Öncelikle Bitcoin ile ilgilenen kişi, bitcoin kavramının gerçek yaşamının altında yatan en büyük faktörün blockchain teknolojisi olduğunu bilmeli ve bu teknolojinin nasıl çalıştığını anlamalıdır.
Blok Zinciri nedir?
Blockchain is a chain of blocks, each of which contains data values, and is not overseen or managed by any central authority. These information chains are cryptographically secured and cannot be silenced thanks to their decentralized structure. Blockchain basically uses two data structures: Pointers and Linked Lists.
İşaretçiler
İşaretçiler, başka bir değişkenin içlerinde nerede olduğunu gösteren değişkenlerdir. Normal şartlar altında, programlamadaki değişkenler veri içerir. (int a = 10 örneğinde, bir a tamsayı değişkeninin değeri 10'dur.) İşaretçiler ise bir değeri veri olarak tutmak yerine o veriyi tutan değişkenin konumunu işaret eder.
Bağlantılı Listeler
Bağlantılı listeler, veri yapılarındaki en önemli birimlerden biridir ve kabaca şöyle görünür.
Her biri belirli bir veri içeren ve bir işaretçi aracılığıyla bir sonraki bloğa bağlanan bir blok dizisi. İşaretçi değişkeni, bir sonraki düğümün adresini içerir ve böylece bağlantıyı sağlar. Son düğümde gördüğümüz gibi, bitiş işaretçisi herhangi bir veri içermiyor.
Burada önemli olan nokta, her işaretçinin bir sonraki bloğun adresini içermesidir. Peki ilk bloğun işaretçisi nerede? İlk bloğa genesis bloğu denir ve işaretçisi sistemin içindedir.
Karma işaretçi, önceki bloğun karmasını içeren bir işaretçidir.
Hash, herhangi bir uzunluktaki veriyi alan ve verinin içeriğinden bağımsız olarak belirli bir işlevle aynı uzunlukta sonuç üreten bir süreçtir. Bitcoin durumunda, aktarım işlemi veri olarak alınır ve sabit uzunlukta bir sonuç üretmek için SHA-256 algoritması ile karıştırılır.

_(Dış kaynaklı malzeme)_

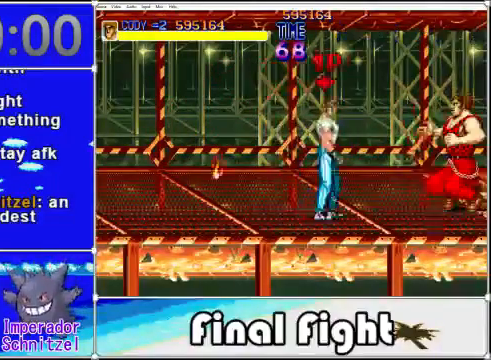
{"buttons": ["X"], "events": [[200, "X", "down"], [320, "DPAD_RIGHT", "up"], [320, "X", "up"], [400, "X", "down"]]}
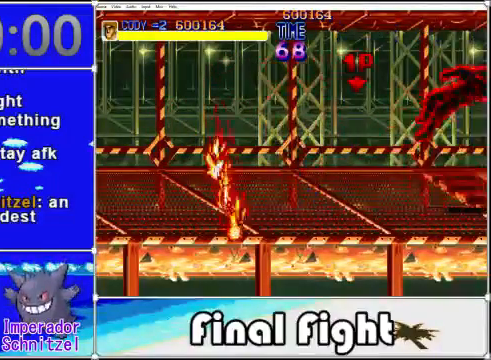
{"buttons": [], "events": [[40, "X", "up"], [120, "X", "down"], [160, "X", "up"]]}
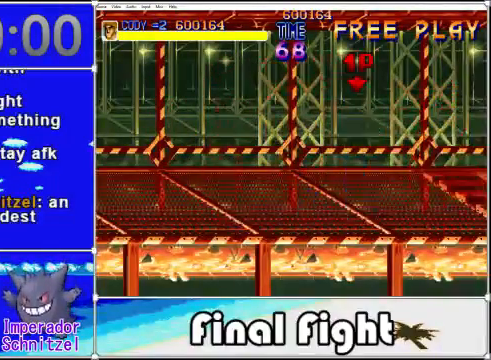
{"buttons": [], "events": []}
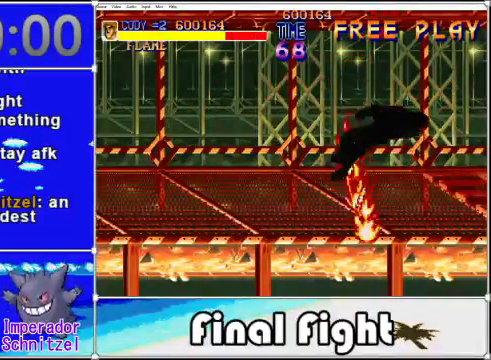
{"buttons": [], "events": []}
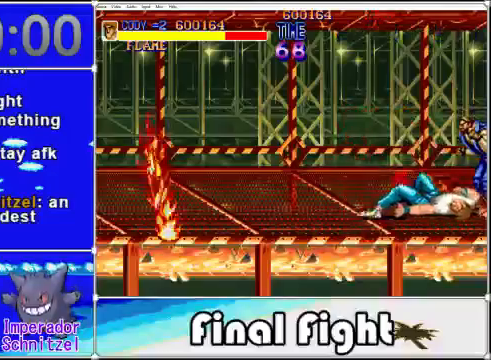
{"buttons": ["DPAD_RIGHT"], "events": [[400, "DPAD_RIGHT", "down"]]}
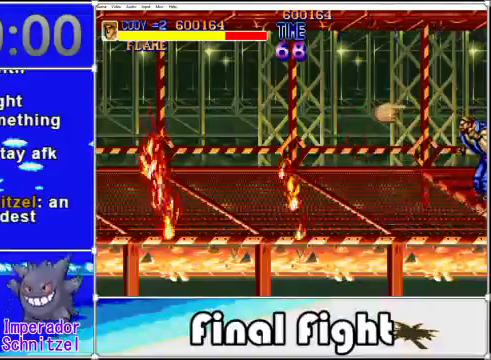
{"buttons": ["DPAD_UP", "DPAD_RIGHT"], "events": [[400, "DPAD_UP", "down"]]}
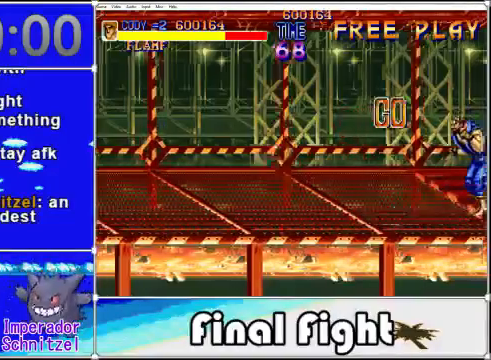
{"buttons": ["DPAD_UP", "DPAD_RIGHT"], "events": []}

Girilen verilerin uzunluğundan bağımsız olarak, SHA-256 algoritması her zaman 256 bit uzunluğunda bir sonuç üretir.
En basit haliyle Blok zinciri, aşağıda gösterildiği gibi bağlantılı bir listedir.

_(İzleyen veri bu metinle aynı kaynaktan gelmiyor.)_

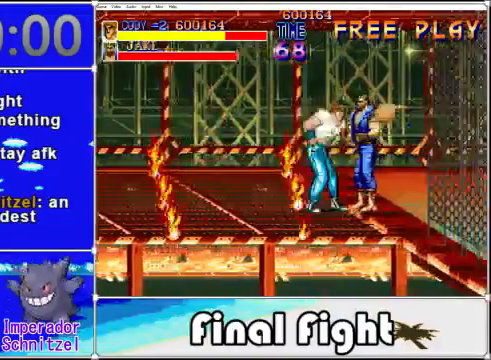
{"buttons": ["DPAD_RIGHT"], "events": [[200, "DPAD_UP", "up"], [240, "X", "down"], [320, "X", "up"]]}
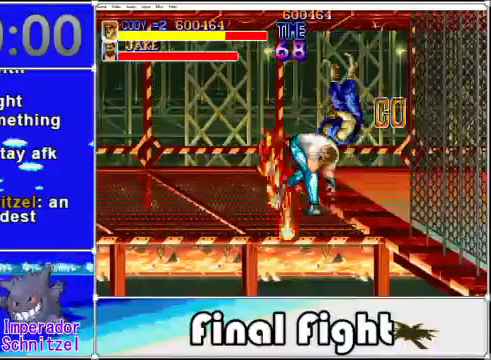
{"buttons": ["DPAD_RIGHT"], "events": [[200, "DPAD_RIGHT", "up"], [480, "DPAD_RIGHT", "down"]]}
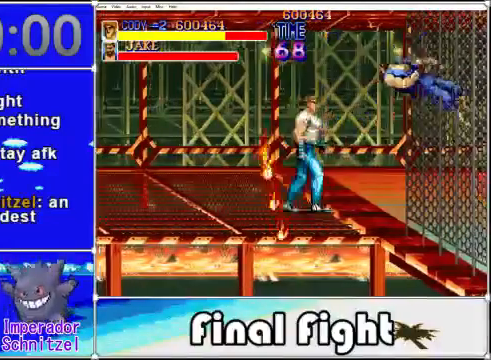
{"buttons": ["DPAD_RIGHT"], "events": []}
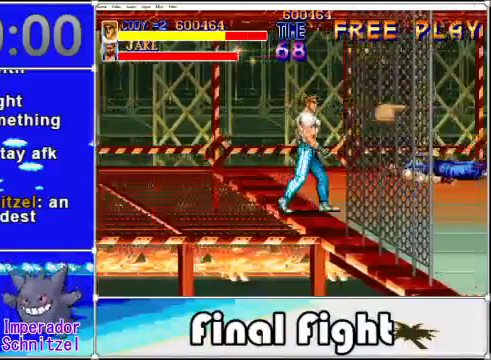
{"buttons": ["DPAD_RIGHT"], "events": []}
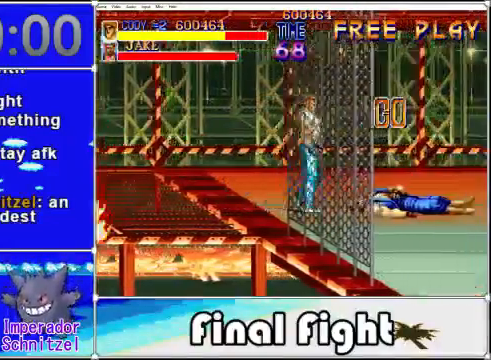
{"buttons": ["DPAD_RIGHT"], "events": [[360, "X", "down"], [520, "X", "up"]]}
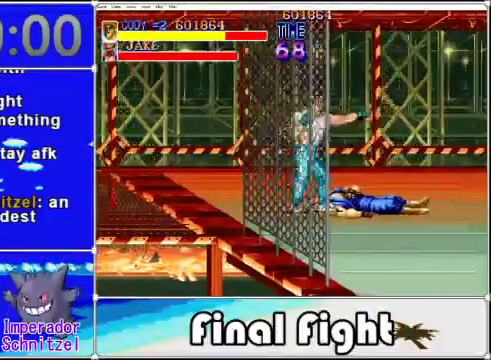
{"buttons": ["DPAD_RIGHT"], "events": []}
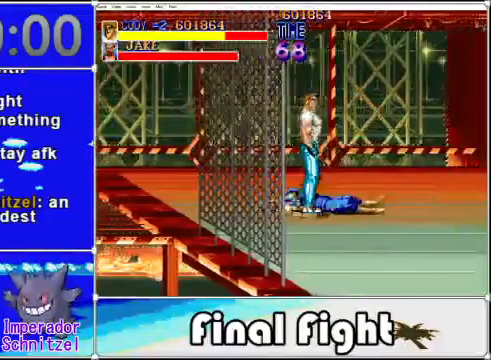
{"buttons": ["DPAD_RIGHT"], "events": []}
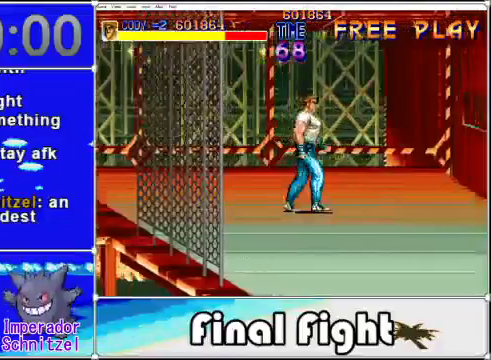
{"buttons": ["DPAD_RIGHT"], "events": []}
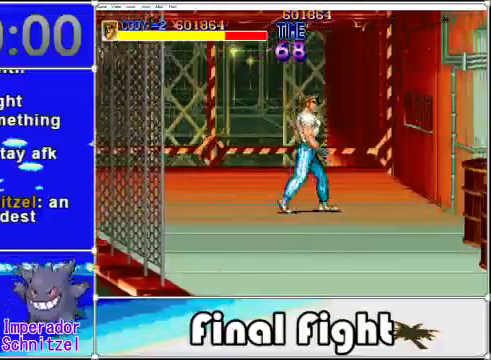
{"buttons": ["DPAD_DOWN", "DPAD_RIGHT"], "events": [[240, "DPAD_DOWN", "down"]]}
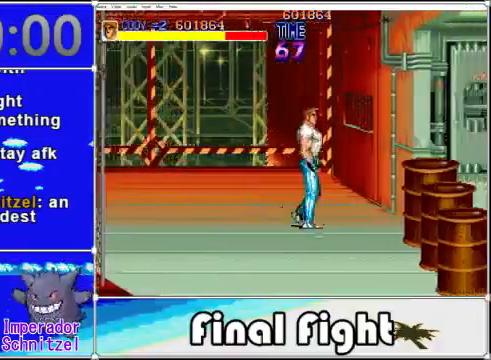
{"buttons": ["X", "DPAD_DOWN", "DPAD_RIGHT"], "events": [[480, "X", "down"]]}
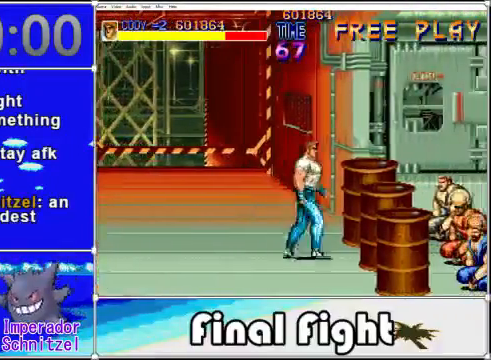
{"buttons": [], "events": [[120, "X", "up"], [240, "DPAD_DOWN", "up"], [240, "DPAD_RIGHT", "up"]]}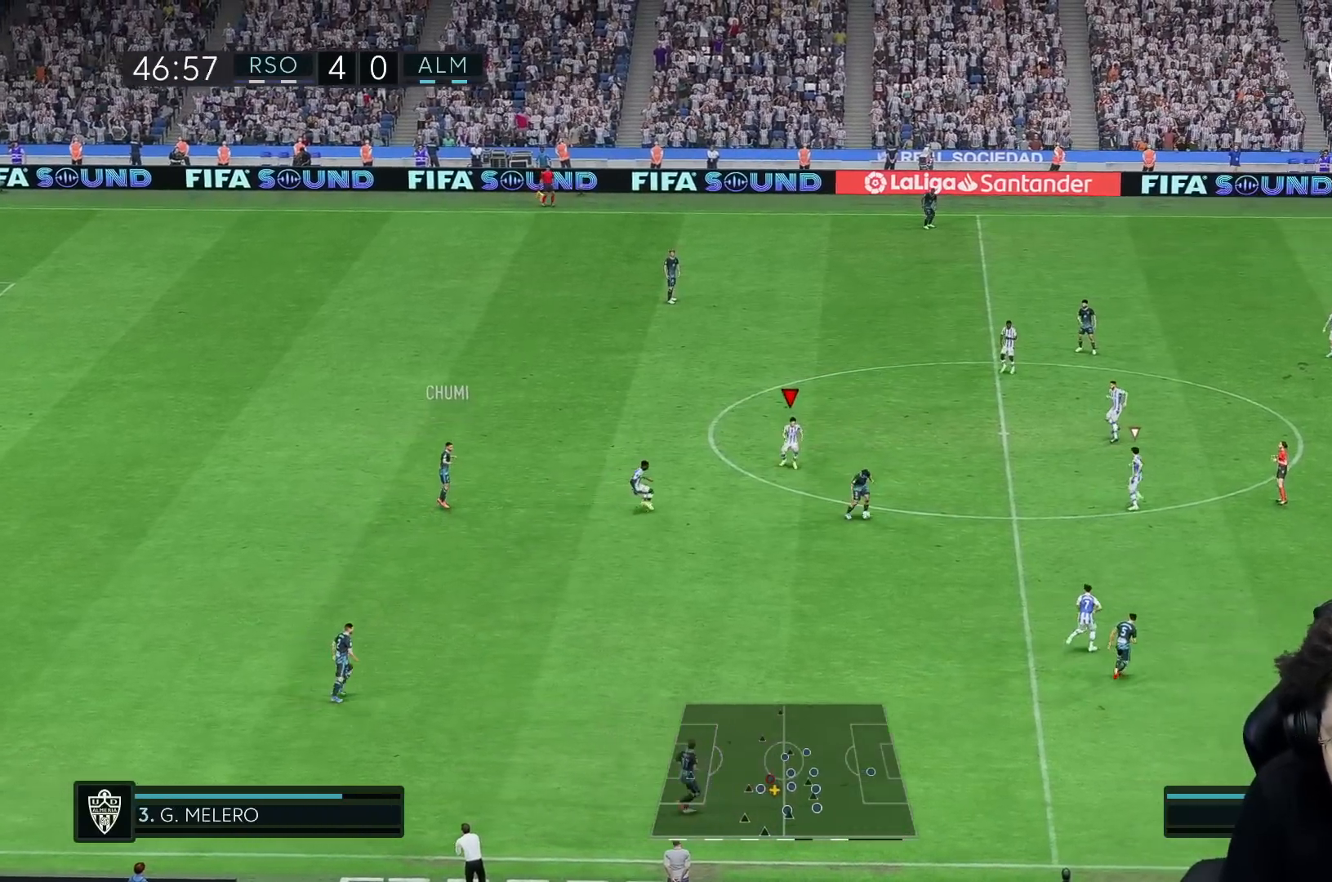
Gameplay with a controller (Xbox layout); each line is a JSON object with the inputs held at the frame after it. "events" lists button and stick changes between this image and that frame as [ms after this image, input, new state], when the widget could be followed in between. Not read: L3 R3.
{"buttons": ["R2"], "left_stick": "down-right", "right_stick": "down", "events": [[217, "left_stick", "down"], [317, "R2", "down"], [317, "left_stick", "down-right"], [483, "right_stick", "down"]]}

Blok zinciri, her bloğun bir veri ve kendisinden önceki bloğa işaret eden bir karma işaretçi içerdiği bağlantılı bir listedir. Peki, karma işaretçi nedir? Karma işaretçiler normal işaretçilere çok benzer, ancak yalnızca önceki bloğun adres bilgilerini içermek yerine, önceki bloktaki verilerin karma sonucunu da içerirler. Ayarlardaki bu küçük fark, blockchain teknolojisini bu kadar güvenli yapan şeydir.
Bir an için bir saldırganın blok 3'e saldırmak ve içindeki verileri değiştirmek istediğini varsayalım. Hash fonksiyonu sayesinde verilerdeki en küçük değişiklik inanılmaz derecede büyük bir fark olarak sonuca yansıyacaktır. Blok 3'teki verilerdeki en küçük değişiklik, blok 2'de depolanan özet sonucunu değiştirecektir, blok 2'deki değişiklik, blok 1'deki özet sonucunu etkileyecektir, bu nedenle tüm zincirin değiştirilmesi gerekecektir ki bu imkansızdır. Bu, blok zincirlerini sessizleştirmeyen yöntemdir.
Madencilik Nedir?
Madencilik, yeni bitcoinler oluşturmak için gereken işlemdir. Bitcoin madenciliği, Proof of Work-POW prensibi ile çalışır. Basitçe söylemek gerekirse, bir sorunu çözmek çok zor olmalı, ancak bir kez çözdüğünüzde, çözümünüzün doğru olduğu çok kolay kanıtlanmalıdır.
Bitcoin konsept olarak POW kullanımına geçmeden önce kripto paraların neden böyle bir sisteme ihtiyaç duyduğunu anlamaya çalışalım.
Bitcoin'den önce farklı dijital para birimleri oluşturuluyor ancak dijital ortamda merkez dışı ve kişiden kişiye bir ağ oluşturuluyorsa en büyük sorun Bizans Generalleri Problemi olarak adlandırılan mantık problemidir. Nakamoto, bitcoin'de bu sorunu POW ile aşmayı başardığından, bitcoin hayatına başlayabildi ve güçlü bir şekilde devam ediyor.
Bizans Generalleri Sorunu
Akademik çalışmalarda da sıklıkla kullanılan Bizans Generalleri Problemini anlatarak devam edelim. Düşman şehrine saldırmayı planlayan Bizans generallerinin iki sorunu var:
Generaller birbirinden çok uzakta yer alıyor, bu nedenle kuşatmayı merkezi bir otorite tarafından yönlendirmek mümkün değil.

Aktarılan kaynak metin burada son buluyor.